Re: pseudo-specs for a String class: char *buf

From: Amos Jeffries <squid3_at_treenet.co.nz>
Date: Thu, 4 Sep 2008 13:47:19 +1200 (NZST)

> On Wed, 2008-09-03 at 16:53 +0200, Kinkie wrote:
>> On Wed, Sep 3, 2008 at 3:59 PM, Alex Rousskov
>> <rousskov_at_measurement-factory.com> wrote:
>> >
>> > I looked at your StringNg wiki page and noticed that your string
>> has
>> > a "char *buf" pointer into the memory buffer (in addition to the
>> buffer
>> > pointer itself). I think it would be better to use an offset instead
>> of
>> > the pointer into internal buffer area:
>>
>> Yes, I had a discussion with Adrian about the same issue earlier on on
>> IRC.
>> You make excellent points - as Adrian did :)
>> Here's my take
>>
>> > - cleaner design: no peeking into other object's privates
>> Yes. At the same time the KBuf::Buf class (the "other object") is a
>> private member class of the KBuf class;
>> it's actually little more than a glorified struct, and shouldn't be
>> thought as a first-level citizen on its own.
>
> Private or not, it is still another object.
>
> And, FWIW, I doubt the memory buffer class will remain inside the string
> class.
>
>> > - easier to change memory buffer internals
>> If you mean "change the buffer contents", that's an operation which
>> should be quite rare.
>> If you mean "change the code" that should be even rarer.
>
> I meant "change the code". I do expect those changes in the foreseeable
> future.
>
>> > - easier to support several buffer types with different internals
>> I didn't really think of different buffer types. Do you have in mind
>> any scenario where it would be useful?
>
> Yes, I do (e.g., small versus large, thread-safe versus not, and
> contiguous versus chunked).
>
> In fact, you kind of documented different buffer implementations
> yourself: "small Bufs (<8Kb) should be managed by MemPools. - Bufs
> bigger than 8Kb should be allocated in sizes compatible with the system
> page size"
>
>> > - easier to support re-allocation of buffer memory
>> > - easier to provide a thread-safe implementation.
>>
>> On the other hand, char* are significantly more efficient for common
>> operations, consistently with the design goals..
>
> I do not think an offset would be significantly less efficient in this
> context. I bet 90+% of operations that require raw data access are far
> more expensive than adding an offset to a pointer.
>
>> I'm not saying that I won't change them, I'd just like to be shown
>> scenarios where it makes a difference.
>
> I believe I provided more than enough reasons and you agreed with at
> least some of them. You have provided one so far ("significantly more
> efficient for common operations"). I think the burden of proof should be
> on you in this case.
>
>> On an unrelated issue, since it was of interest to some of us, here's
>> a sample of the caller code for tokenization functions (actual live
>> code):
>>
>> KBuf s1;
>> cout << "tokenization: \n";
>> {
>> s1="The quick brown fox jumped over the lazy dog";
>> char *needle=" ";
>> KBuf cs1(needle);
>> while (!s1.isNull()) {
>> cout << "token: " << s1.nextToken(cs1) << endl;
>> }
>> }
>> cout << endl;
>
> FWIW, I still think that tokenization should be a external to the buffer
> or string and should not modify them. Please see my earlier posts for
> details.

Kinkie, while I like the single-object API design. I think you could get
around all these arguments and confusion by adding a sub-class of KBuf
called KBufTokeniser, which just provides the nextToken API on top of the
String API.

Alex, the basic buffer is not altered, only where the s1 offset is
pointing at. Kinkie is just not very good at describing that code loop yet
:-( .

From what he mentioned on IRC last night....

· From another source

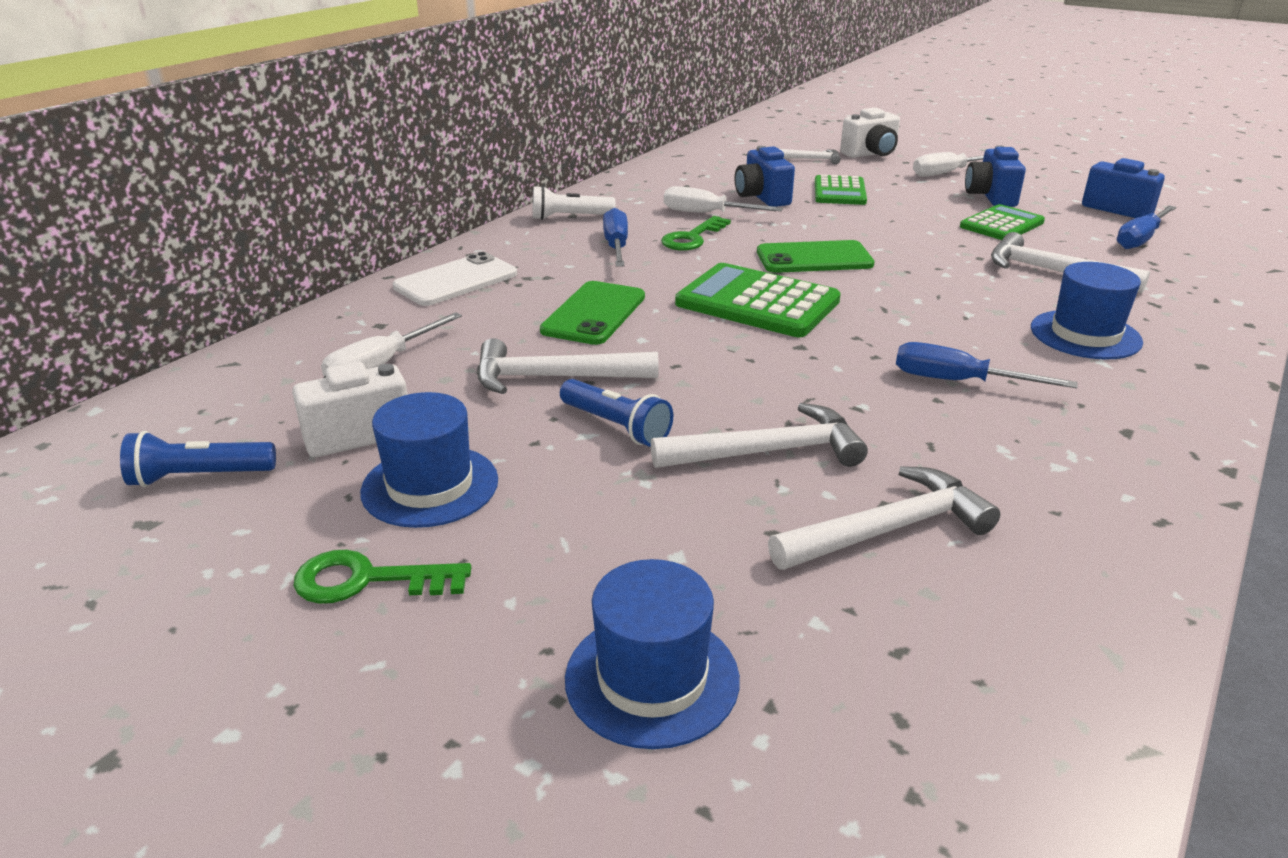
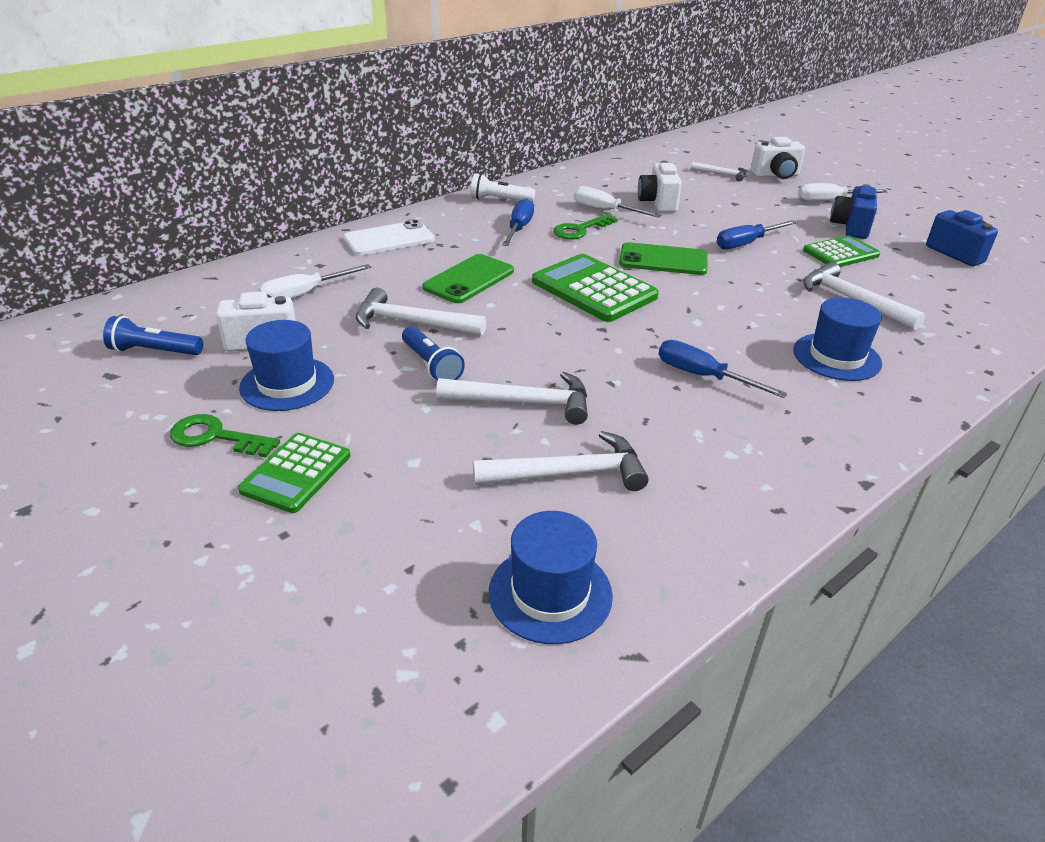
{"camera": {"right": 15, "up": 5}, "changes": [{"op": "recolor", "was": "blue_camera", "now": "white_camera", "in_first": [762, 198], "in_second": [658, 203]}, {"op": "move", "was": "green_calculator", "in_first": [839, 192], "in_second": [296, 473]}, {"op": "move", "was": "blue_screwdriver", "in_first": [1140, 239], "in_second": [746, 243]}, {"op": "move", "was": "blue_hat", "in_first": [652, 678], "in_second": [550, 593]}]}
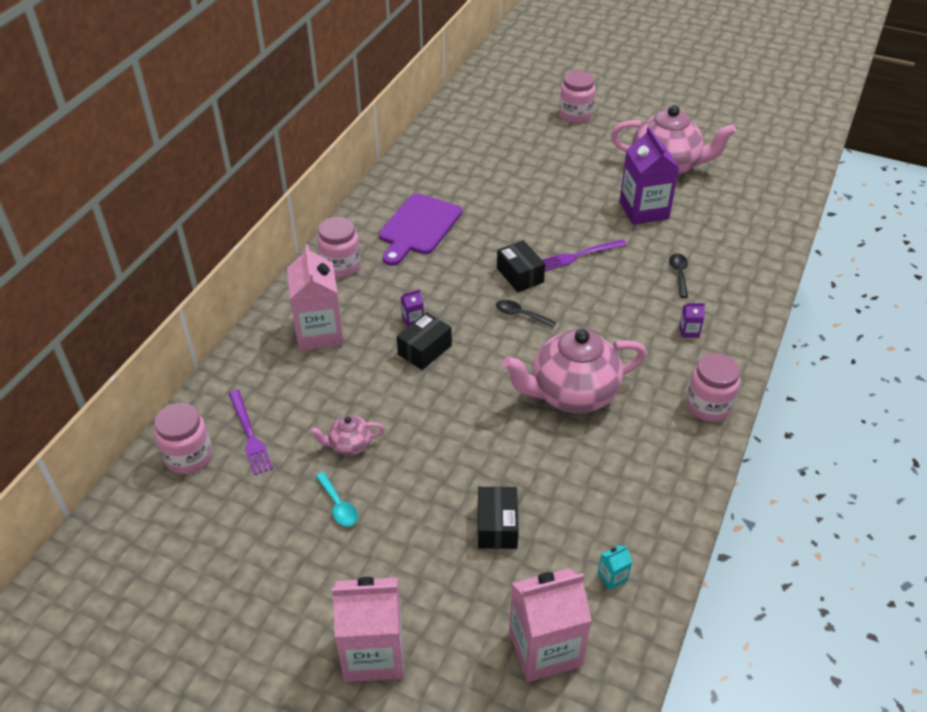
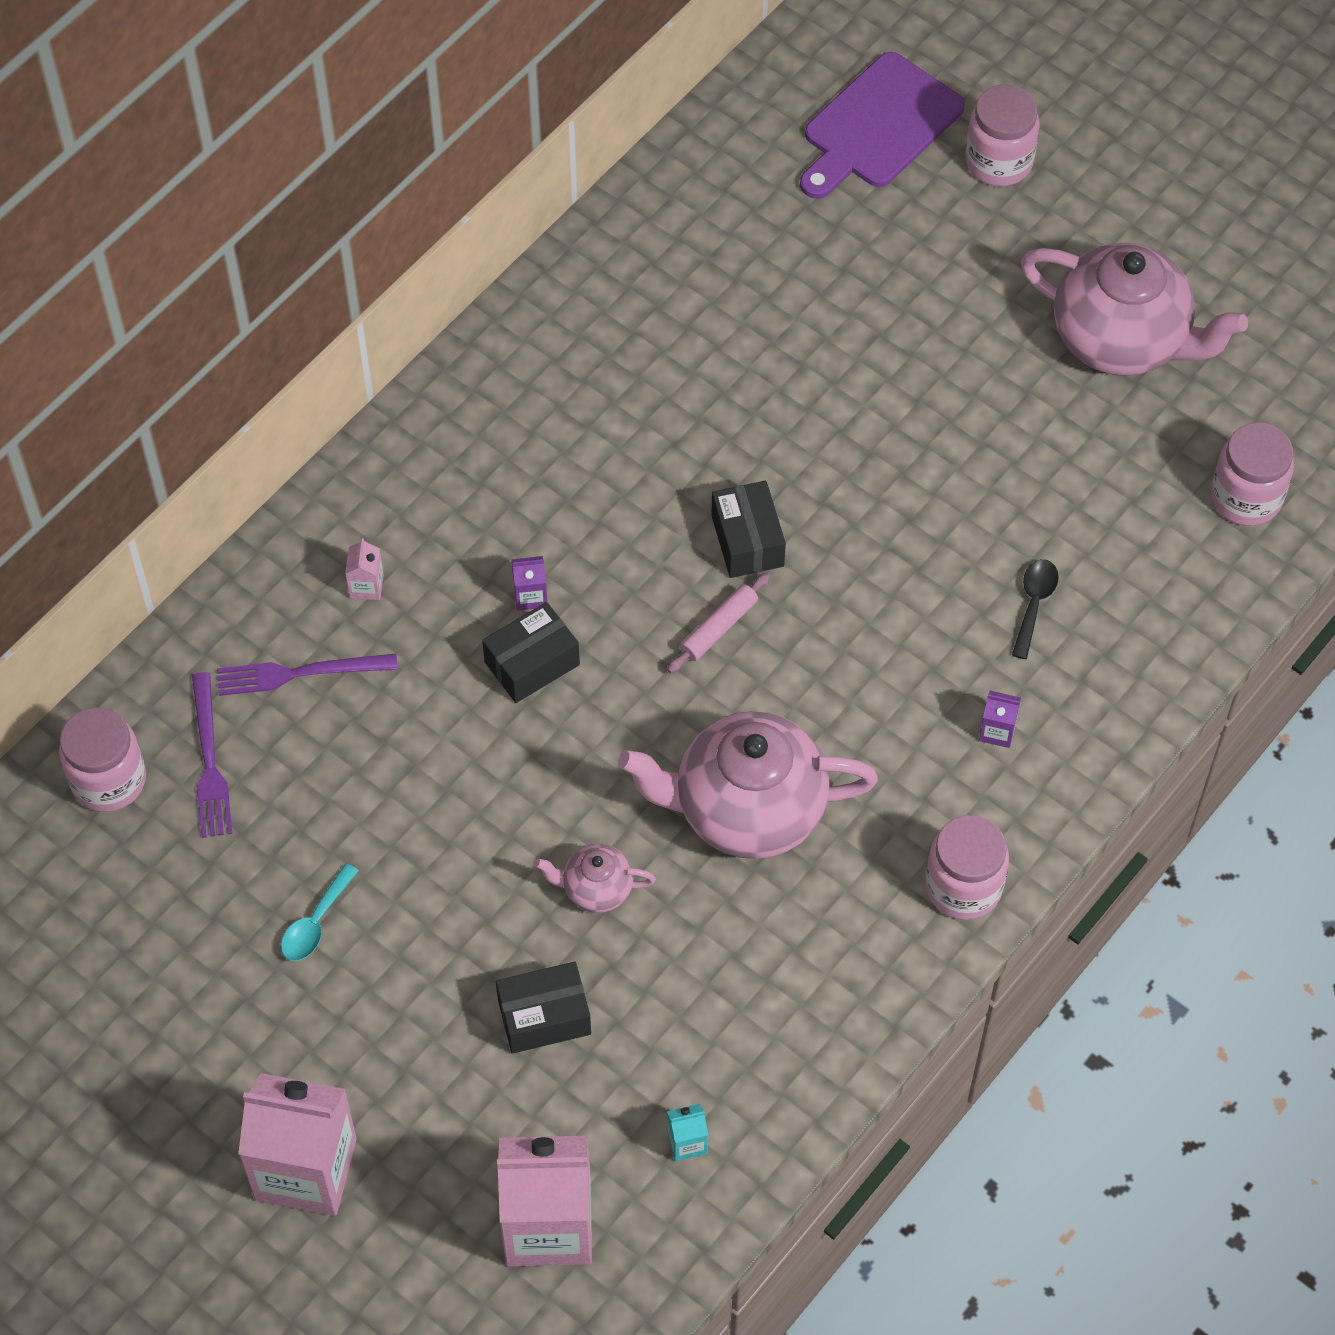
{"camera": {"right": 15, "up": 15}, "changes": [{"op": "delete", "was": "purple_carton", "in_first": [643, 210]}, {"op": "move", "was": "purple_cutting_board", "in_first": [418, 227], "in_second": [878, 126]}, {"op": "move", "was": "pink_jar", "in_first": [341, 266], "in_second": [1246, 497]}, {"op": "move", "was": "purple_fork", "in_first": [579, 255], "in_second": [299, 673]}, {"op": "resize", "was": "pink_carton", "in_first": [319, 332], "in_second": [366, 586], "ratio": 0.4}, {"op": "replace", "was": "black_spoon", "now": "pink_rolling_pin", "in_first": [520, 315], "in_second": [718, 628]}, {"op": "move", "was": "pink_teapot", "in_first": [349, 445], "in_second": [596, 888]}, {"op": "rotate", "was": "turquoise_spoon", "in_first": [338, 505], "in_second": [316, 922], "clockwise": 45}, {"op": "rotate", "was": "black_box", "in_first": [497, 526], "in_second": [544, 1017], "clockwise": 60}]}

Making s1 a duplicate reference to another KBuf (ie the actual in put
buffer) should show that the base KBuf is unchanged, but the parsing with
nextToken() will only spew off a child sub-string and increment the s1
start offset one token down the string.

I'm in favor, it can be tuned for very efficient Parsing. And in
inefficient usage of it can be fixed easily.